As Republican senators, led by Arizona's Jon Kyl, voice doubts over ratifying the arms-reduction treaty during Congress's lame duck session, momentum for the treaty has stalled.
"This is a pivotal moment in not just U.S.-Russia relations, but also in Iranian-Russian relations. We don't want to upset the current trajectory of where things are going, and that's exactly what Sen. Kyl threatens to do," says Max Bergmann, a nuclear non-proliferation policy analyst at the Center for American Progress.
After the conflict between Russia and Georgia in 2008, when U.S.- Russian relations reached its worst point since the Cold War, the Obama administration has sought to improve that relationship, with the START treaty as an important piece of the puzzle.
With that progress has come less Russian support for Iran, a key to the administration's fight to strangle Iran in its quest for nuclear power.
This past spring, Russia supported the UN Security Council Resolution to impose strict sanctions on Iran. In September, Medvedev agreed to not fulfill a standing contract of selling advanced air defense--S-300 surface-to-air missiles--to Iran. The contract was suspended, but not terminated. "Russia [was] willing to forgo money in order to make Iran's nuclear weapons infrastructure more vulnerable to attack," explains Micah Zenko, a fellow for conflict prevention at the Council on Foreign Relations. Russia pursued a tougher policy toward Iran in part because of the "reset" in its relationship with the U.S. This was a stark contrast to its earlier funding of Iran's Bushehr nuclear reactor.

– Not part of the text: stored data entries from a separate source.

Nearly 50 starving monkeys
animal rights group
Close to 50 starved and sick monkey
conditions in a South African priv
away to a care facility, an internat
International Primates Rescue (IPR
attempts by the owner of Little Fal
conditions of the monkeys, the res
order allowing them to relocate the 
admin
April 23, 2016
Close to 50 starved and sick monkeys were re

If the U.S. doesn't ratify New START, experts say it will prove to Russia that the U.S. can't deliver on its end of that "reset." Failing to ratify New START could mean a diminished incentive for Russia to formulate its Iran policy based on U.S. objectives, especially because Russia has both economic and geopolitical incentives for maintaining a positive relationship with Iran. Selling Iran weapons is lucrative, and positive ties with Iran means Russia has a geostrategic advantage in the region.
Even if it doesn't revive the surface-to-air missile contract, it could still back off on sanctions to Iran, and strengthen the Islamic Republic indirectly. Still, Russia doesn't want Iran to emerge as a nuclear weapons state. "In a lot of ways, in the last 15 years, [Russia] has tried to have it both ways," explains James Goldgeier, a professor of political science and international affairs at George Washington University. "They've tried to keep the relationship with Iran going without letting it get to the point where Iran would actually have a nuclear weapons program."
Obama and Secretary of State Hillary Clinton have tapped into that tension within Russia's Iran policy. For Russia, a benefit of prioritizing the prevention of an Iranian nuclear program was a stronger relationship with the United States.
But if failure to ratify the START treaty is seen as a betrayal of the "reset," or if we can't help Russia in some way, then Russia loses the incentive to prioritize quashing Iran's nuclear program over maintaining positive ties with the country.
It appears unlikely that the Senate will ratify START before leaving town for winter recess.
Republican senators have said that they don't think there's enough time in the lame-duck session to vote on the treaty. Sen. Kyl cited the "complex and unresolved issues related to START and modernization." Tennessee Sen. Bob Corker's chief-of-staff, Todd Womack, told Foreign Policy's The Cable blog that Corker "believes it is far more appropriate to deal with major pieces of legislation like this in settings other than a lame duck session."
Sen. Richard Lugar, the ranking Republican on the Senate Foreign Relations committee, has accused the GOP senators of pushing back the START vote because they think "the lay of the land is going to be more favorable in January." Many analysts say the GOP is delaying the vote because they don't want to give Obama a perceived victory this year, even though the president called the New START treaty a "national security imperative."
Incoming GOP senators, meanwhile, who would vote on the treaty if its passage is delayed until January, see the New START agreement as an antiquated legacy of the Cold War. "They don't understand why we need an existing long term, sustained relationship with Russia," says CFR's Zenko. "They see the greater threat as coming from Iran and North Korea, and they don't see the connections."
If foreign-policy analysts are right, waiting to ratify New START could have more serious consequences than those Republicans expect.